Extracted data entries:
* * * * * * *
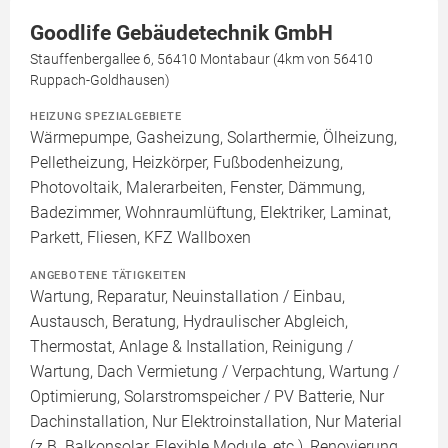
Goodlife Gebäudetechnik GmbH
Stauffenbergallee 6, 56410 Montabaur (4km von 56410
Ruppach-Goldhausen)
HEIZUNG SPEZIALGEBIETE
Wärmepumpe, Gasheizung, Solarthermie, Ölheizung,
Pelletheizung, Heizkörper, Fußbodenheizung,
Photovoltaik, Malerarbeiten, Fenster, Dämmung,
Badezimmer, Wohnraumlüftung, Elektriker, Laminat,
Parkett, Fliesen, KFZ Wallboxen
ANGEBOTENE TÄTIGKEITEN
Wartung, Reparatur, Neuinstallation / Einbau,
Austausch, Beratung, Hydraulischer Abgleich,
Thermostat, Anlage & Installation, Reinigung /
Wartung, Dach Vermietung / Verpachtung, Wartung /
Optimierung, Solarstromspeicher / PV Batterie, Nur
Dachinstallation, Nur Elektroinstallation, Nur Material
(z.B. Balkonsolar, Flexible Module, etc.), Renovierung,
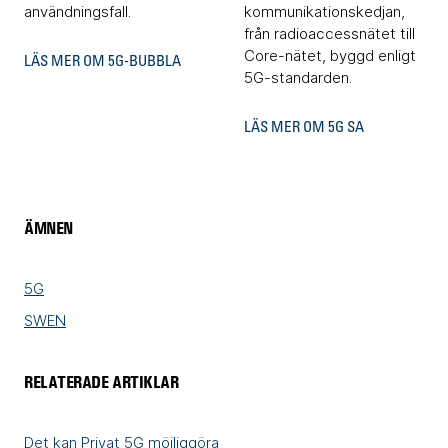
användningsfall.
kommunikationskedjan,
från radioaccessnätet till
Core-nätet, byggd enligt
LÄS MER OM 5G-BUBBLA
5G-standarden.
LÄS MER OM 5G SA
ÄMNEN
5G
SWEN
RELATERADE ARTIKLAR
Det kan Privat 5G möjliggöra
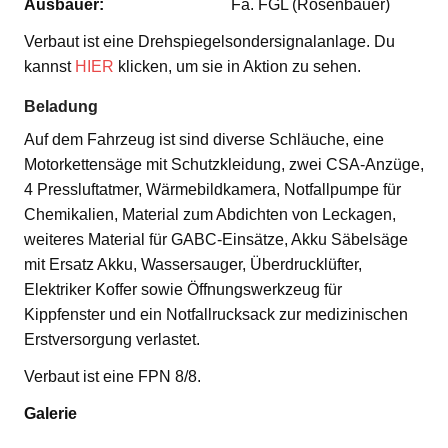
Ausbauer:
Fa. FGL (Rosenbauer)
Verbaut ist eine Drehspiegelsondersignalanlage. Du
kannst
HIER
klicken, um sie in Aktion zu sehen.
Beladung
Auf dem Fahrzeug ist sind diverse Schläuche, eine
Motorkettensäge mit Schutzkleidung, zwei CSA-Anzüge,
4 Pressluftatmer, Wärmebildkamera, Notfallpumpe für
Chemikalien, Material zum Abdichten von Leckagen,
weiteres Material für GABC-Einsätze, Akku Säbelsäge
mit Ersatz Akku, Wassersauger, Überdrucklüfter,
Elektriker Koffer sowie Öffnungswerkzeug für
Kippfenster und ein Notfallrucksack zur medizinischen
Erstversorgung verlastet.
Verbaut ist eine FPN 8/8.
Galerie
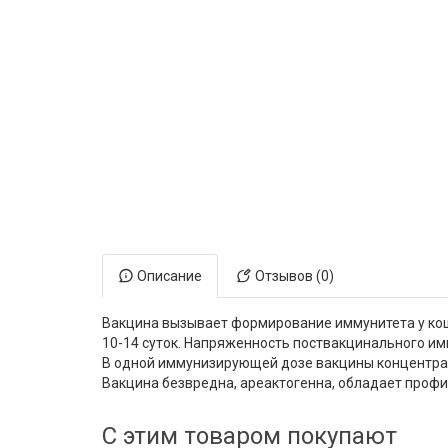
Электронная маркировка коров
Держатели лизунцов
Описание
Отзывов (0)
Вакцина вызывает формирование иммунитета у коше
10-14 суток. Напряженность поствакцинального им
В одной иммунизирующей дозе вакцины концентрац
Вакцина безвредна, ареактогенна, обладает проф
С этим товаром покупают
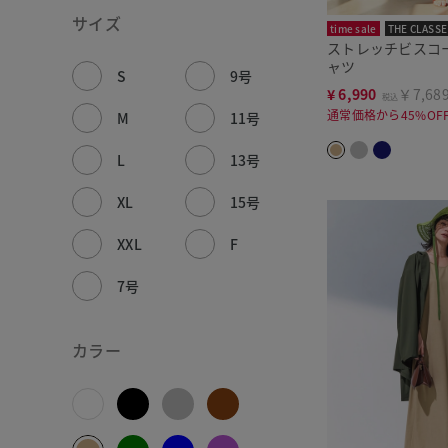
サイズ
time sale
THE CLASSE
ストレッチビスコ
ャツ
S
9号
¥
6,990
￥7,68
税込
通常価格から45%OF
M
11号
L
13号
XL
15号
XXL
F
7号
カラー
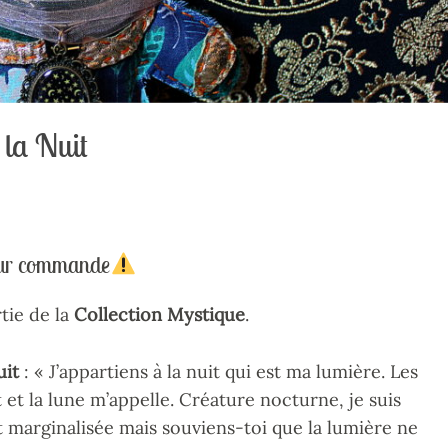
la Nuit
 sur commande
tie de la
Collection Mystique
.
uit
: « J’appartiens à la nuit qui est ma lumière. Les
 et la lune m’appelle. Créature nocturne, je suis
 marginalisée mais souviens-toi que la lumière ne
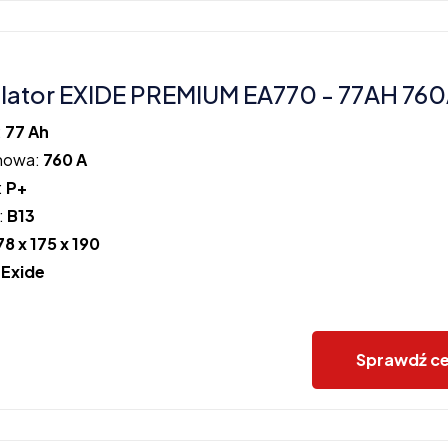
ator EXIDE PREMIUM EA770 - 77AH 760
:
77 Ah
howa:
760 A
:
P+
:
B13
78 x 175 x 190
:
Exide
Sprawdź c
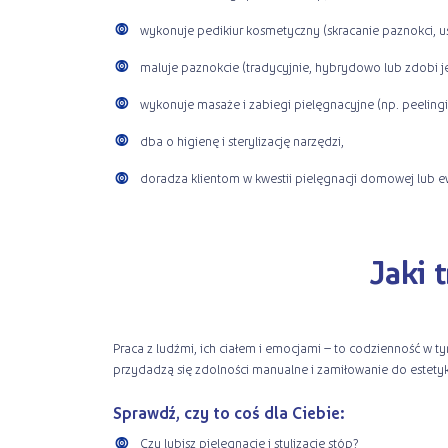
wykonuje pedikiur kosmetyczny (skracanie paznokci, u
maluje paznokcie (tradycyjnie, hybrydowo lub zdobi je
wykonuje masaże i zabiegi pielęgnacyjne (np. peelingi
dba o higienę i sterylizację narzędzi,
doradza klientom w kwestii pielęgnacji domowej lub ewe
Jaki 
Praca z ludźmi, ich ciałem i emocjami – to codzienność w t
przydadzą się zdolności manualne i zamiłowanie do estetyk
Sprawdź, czy to coś dla Ciebie:
Czy lubisz pielęgnację i stylizację stóp?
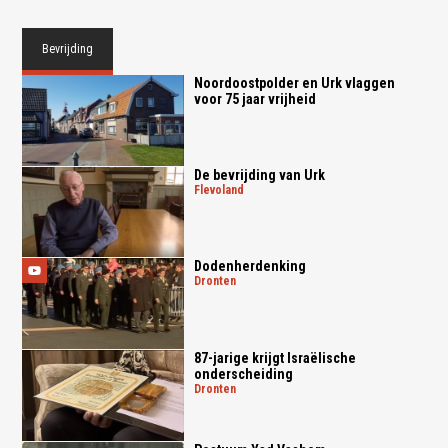
Bevrijding
Noordoostpolder en Urk vlaggen
voor 75 jaar vrijheid
De bevrijding van Urk
flevoland
Dodenherdenking
dronten
87-jarige krijgt Israëlische
onderscheiding
dronten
* * * * * * *
** Written task **
Find each line in the items above that contains the word "Elektriker", and copy those lines.

** Answer section **
Badezimmer, Wohnraumlüftung, Elektriker, Laminat,
Elektriker Koffer sowie Öffnungswerkzeug für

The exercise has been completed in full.